Interview with Olga Neuwirth
Olga Neuwirth is an Austrian composer who has worked extensively in Europe and the United States. She composed an opera “Lost Highway,” based on the movie by David Lynch, which premiered in the United States in February 2007. She was invited by the Harvard Department of Music to give a talk as part of series called “Composer’s Colloquia” on March 12, 2007. Her most recent concert, called Hommage à Klaus Nomi – a songplay in nine fits, took place at the Berliner Festspiele on March 6, 7 and 8, 2008.
Interview by Sabrina Dax
Could you tell us what your current concert, titled Hommage à Klaus Nomi – a songplay in nine fits, is about?
When I was thirteen, my father bought me an LP of Klaus Nomi, who had this incredible, angel-like voice, and his songs were a combination of pop and classical music. He trained his voice by himself to become a counter tenor. It was not at all common in the seventies and eighties to perform as a counter tenor. He was from a village in Germany and he went to Berlin and then to New York. His name was originally Klaus Sperber, and then he changed it to Klaus Nomi. So he created a new identity for himself, an alien figure of a sad clown, completely pale and white, with very robotic, mechanical gestures. I was completely intrigued by him and since the age of thirteen, I was always a fan of his songs and his personality. He was one of the first famous AIDS victims and he died at the age of thirty-nine. He was a man who was obsessed by becoming someone else and trying not to fit into the rules of society, which is a very important topic – at least for me. I rearranged nine of his songs (because of the content of the text) and called them a hommage.
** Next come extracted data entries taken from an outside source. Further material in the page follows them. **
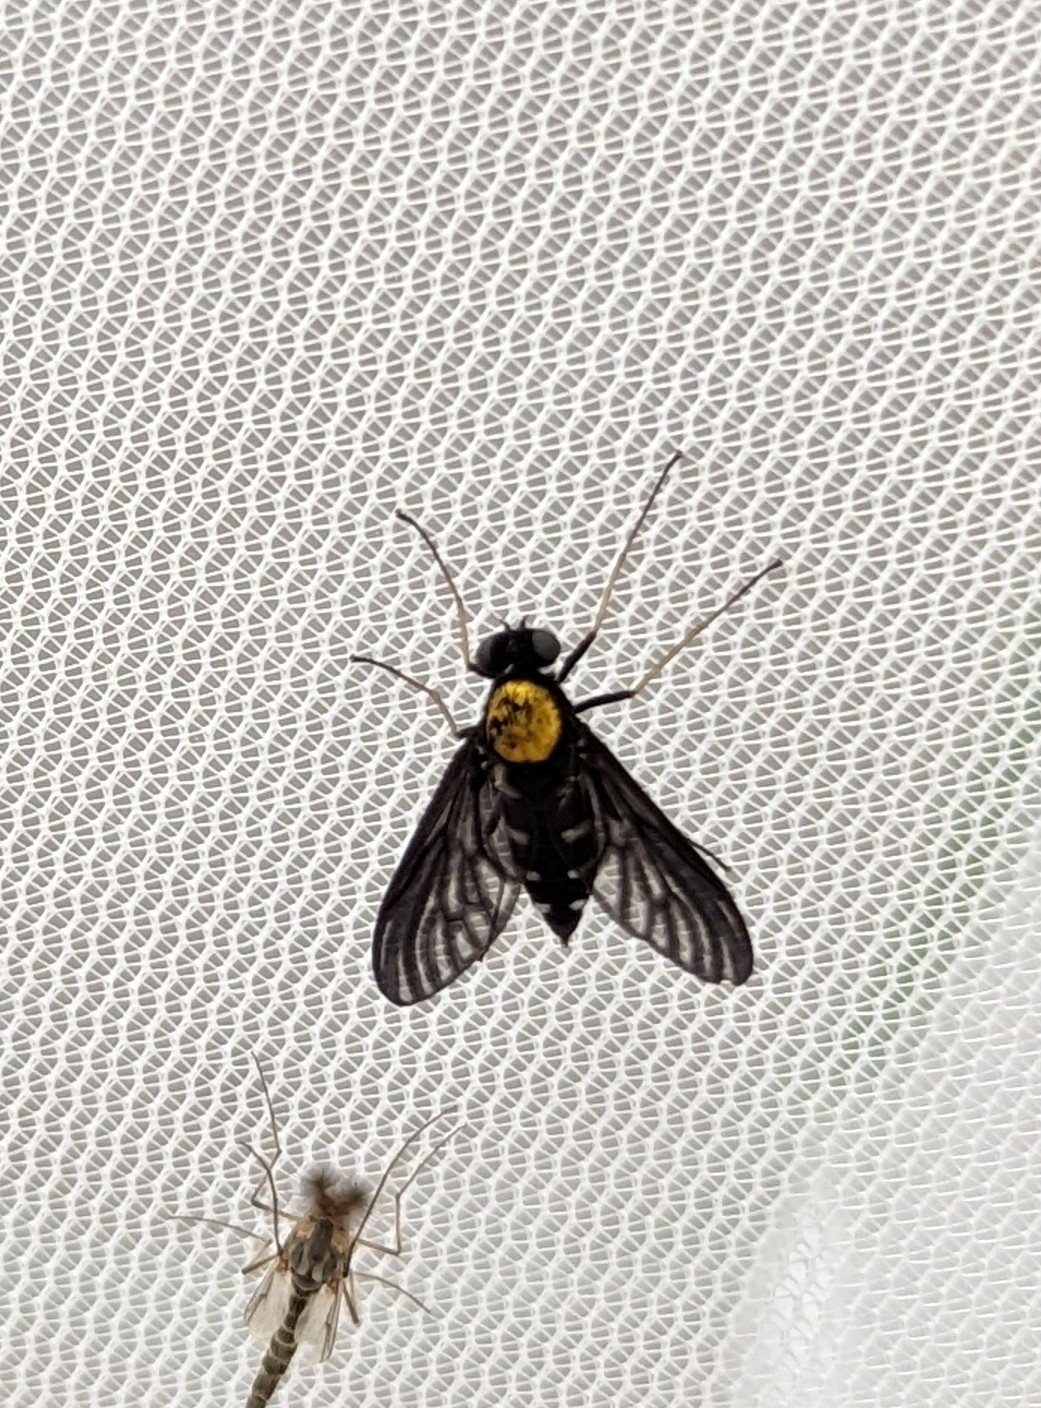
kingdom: Animalia
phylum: Arthropoda
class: Insecta
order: Diptera
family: Rhagionidae
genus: Chrysopilus
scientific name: Chrysopilus thoracicus
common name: Golden-backed snipe fly
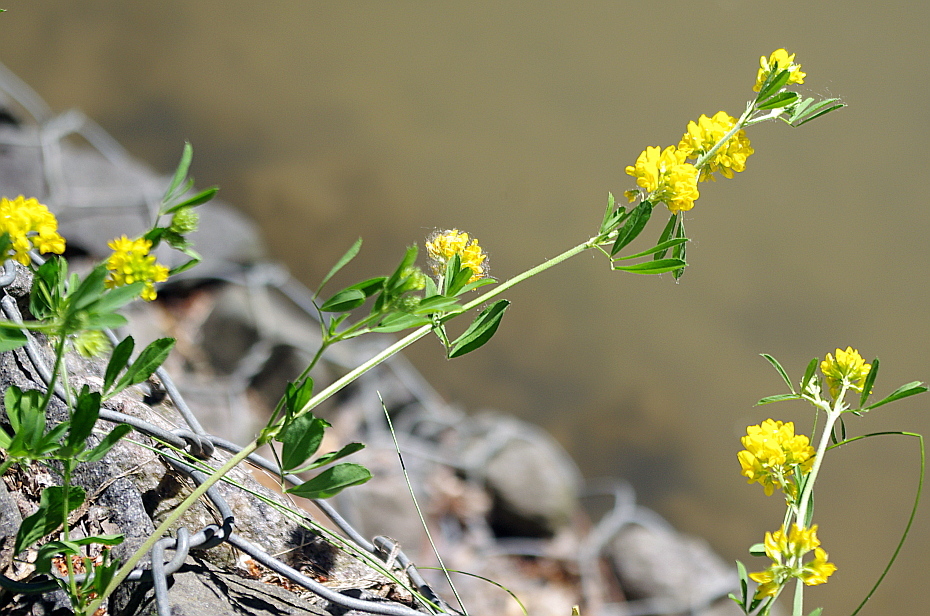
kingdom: Plantae
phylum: Tracheophyta
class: Magnoliopsida
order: Fabales
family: Fabaceae
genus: Medicago
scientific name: Medicago falcata
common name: Sickle medick
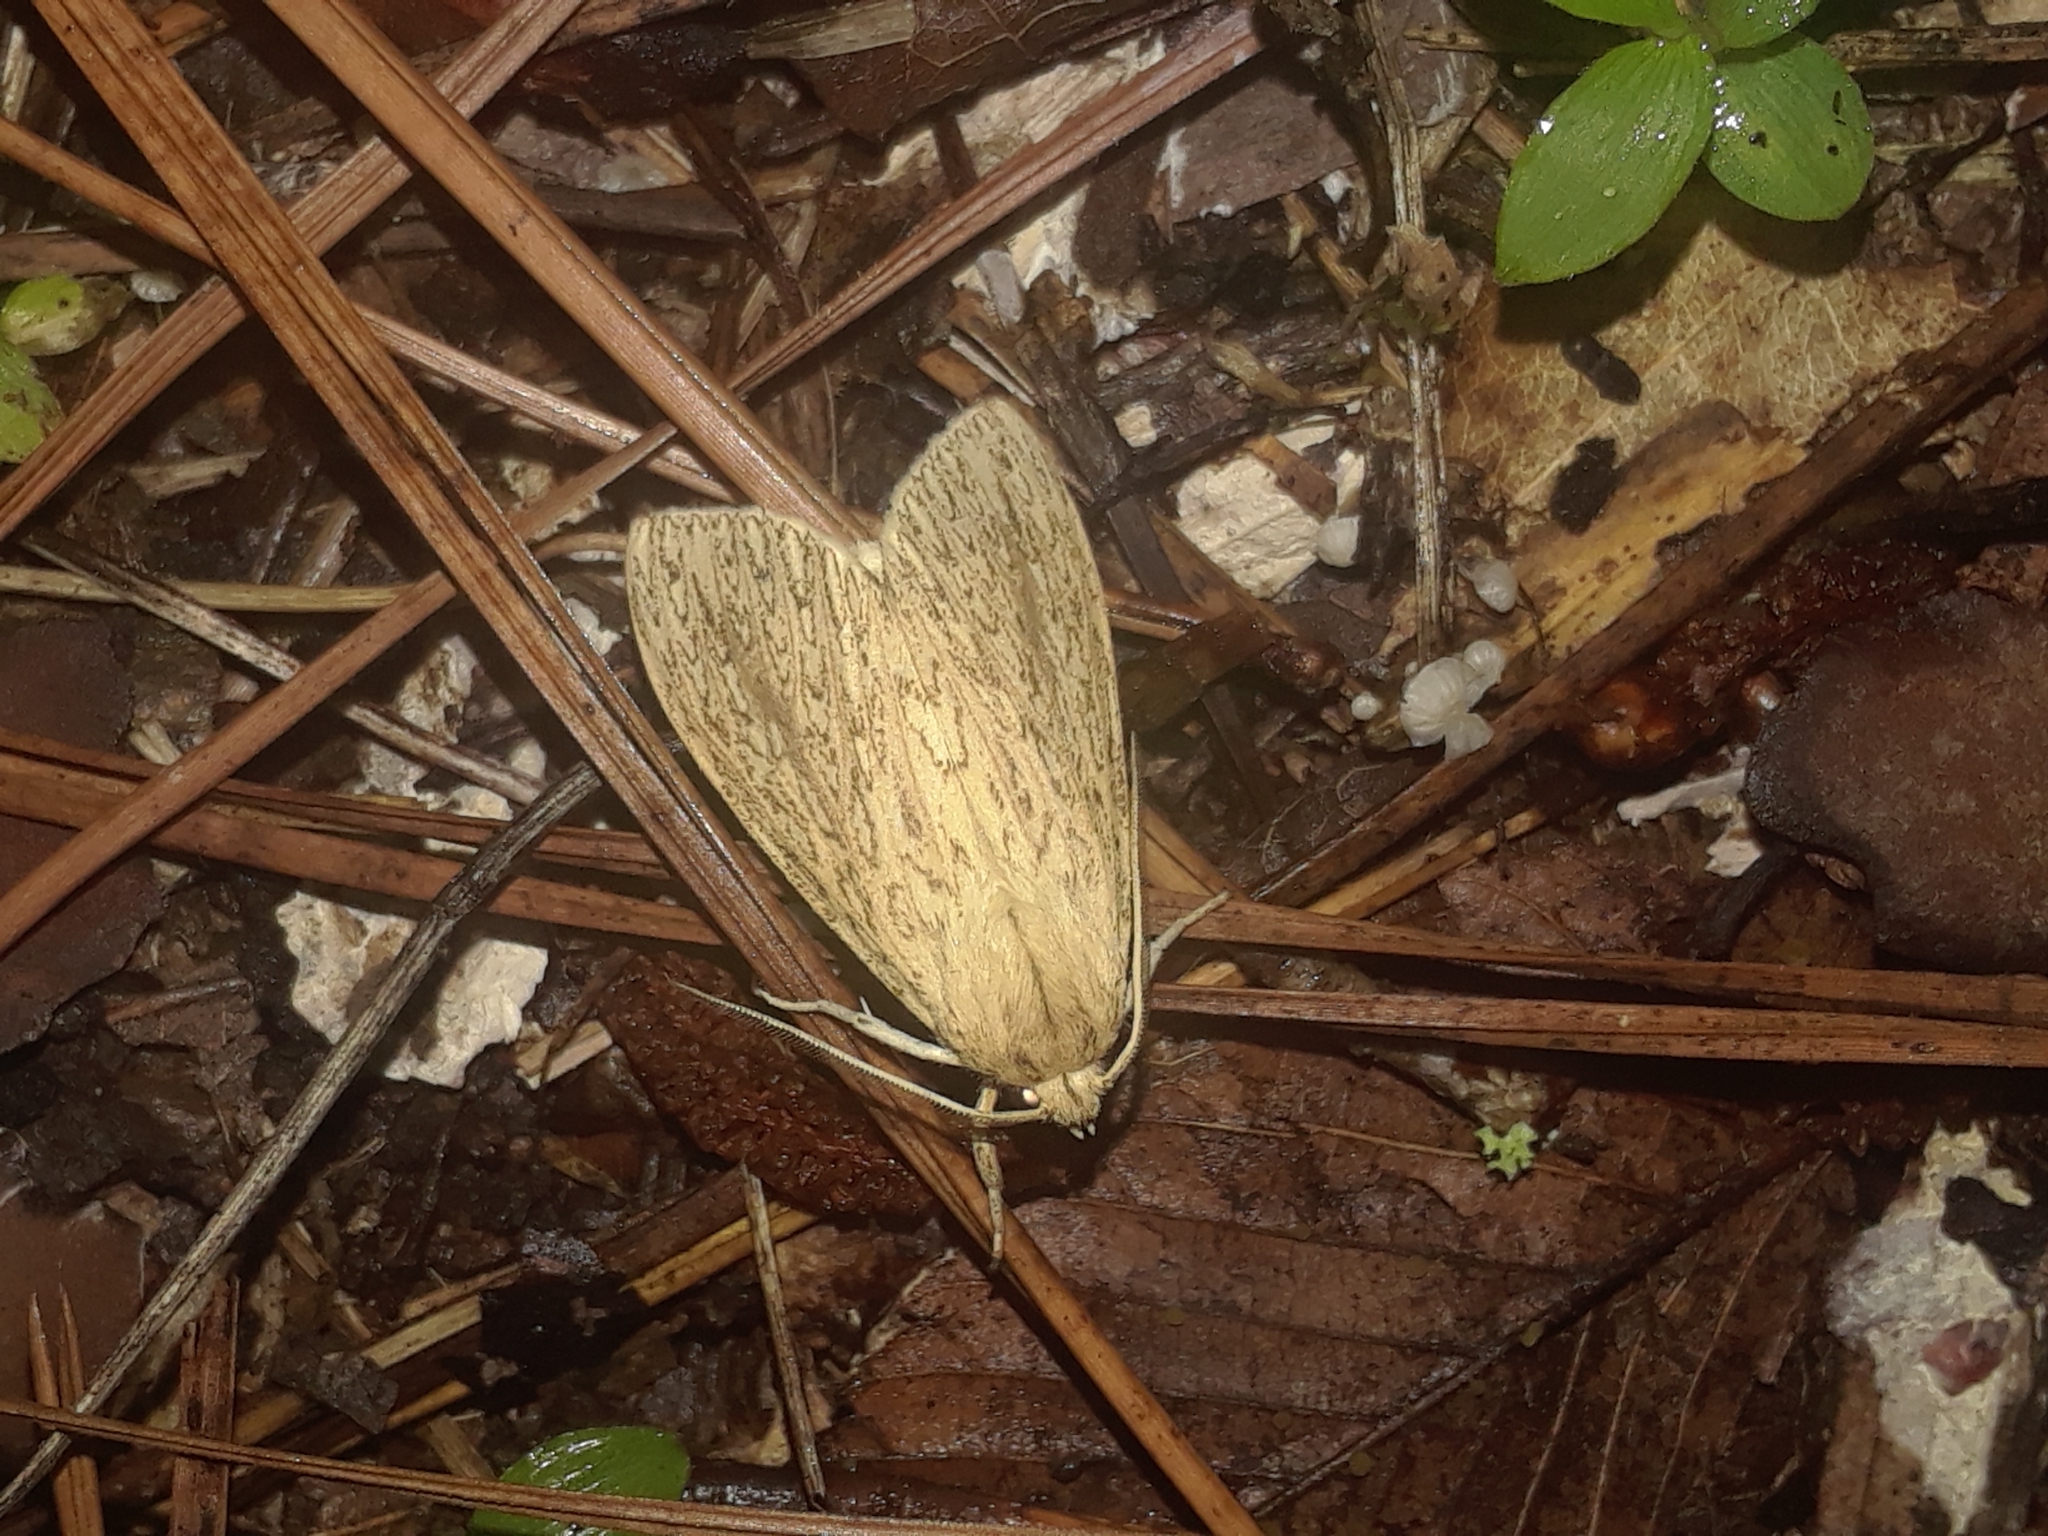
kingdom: Animalia
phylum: Arthropoda
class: Insecta
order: Lepidoptera
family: Erebidae
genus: Leucanopsis
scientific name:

How would you characterize your work? Are there particular themes you deal with?
Nowadays it’s hard to be a composer in the classical sense. We’re in a fast moving/changing world and everyone has to function immediately, but composing is actually an old craft and it takes a lot of time. I first studied film and painting, but then I thought that music is the proper form of expression for me. If I do music theater, I use texts which deal with the huge topic of human conditions, human existence. What is life, what is death, what is in between, what is sexuality, what is identity, how do people deal with everyday life and sorrow? I’m especially stimulated by living authors. Most of the people in my business go back to Goethe or Sophocles, but I want to show the problems with our conditions today, so that’s why I am interested in the language of contemporary authors.
Speaking of authors, what was it like to work with Elfriede Jelinek? How did you meet?
I’ve known her since I was fifteen. She’s actually one of my best friends. She always took me seriously even when I was very young and she always supported me. A woman composer is still very rare, and her spiritual support was very important. We have the kind of relationship where we don’t have to talk a lot, because there is a hyper-understanding. It’s often a problem if people always have to explain themselves and you still don’t find a common ground for understanding, but with her, it’s so easy, because we have a similar view of the world, and how to express it with irony, sometimes even sarcasm and seriousness. After I met her the first time when I was 15, I wrote her a letter, which she answered, and we met.
You lived in Berlin for four years. Does Berlin have a special significance for you in terms of your work?
Maybe not in terms of work. Berlin is not a city for new music. Berlin was always a city for theater and film, and maybe classical music, like with the Berlin Philharmonics, but new music is not really a beloved child of the city. My uncle lived in Berlin when the wall still existed, so I was here often when I was very young. Many artists came from everywhere, and there was a big solidarity and exchange of ideas amongst them. The first time I lived in the city was in 1995, when I received a DAAD fellowship. Then I came again after 2000. The prices for flats went down after 2000, which created another possibility to come to the city, and it became a more vivid and exciting place again.
Is there a difference between your experiences in the Europe and the United States?
They are different cultures. The tradition of what people listen to from their early childhood on is different, so the auditory memory of people is different. One is not better than the other, it’s just different. I think the expectations from a European in America are different, as are the expectations when an American comes to Europe. It is nice that I had some possibilities to be performed in the States, since it’s not the most prominent country for new music. One big difference is how people deal with their colleagues. There is more solidarity in the US.
There are more possibilities in Europe in terms of performances and money for this kind of art form. My kind of music is a minority. You are more dependent on funding from individuals in the States, whereas in Europe there is still more state funding, but it is becoming less and less. I think it is always interesting to see how governments deal/dealt with their artists – it shows a lot about society.
Where do you like to work?
I need calm places. As a composer, you sit there for hours and hours, weeks and weeks, months and months, alone at your table. I need silence to concentrate and to compose. When I moved back to Vienna, I looked for a very silent flat, and now I have one. I grew up in the countryside and therefore it’s also very important to go back to nature, to touch the grass, although I love cities. My life is a combination of city life with the possibility of relaxing in the countryside.
Do you know what your next project will be?
At the moment I’m composing the music for a two-hour film by Austrian film-maker Michael Glawogger, called Das Vaterspiel.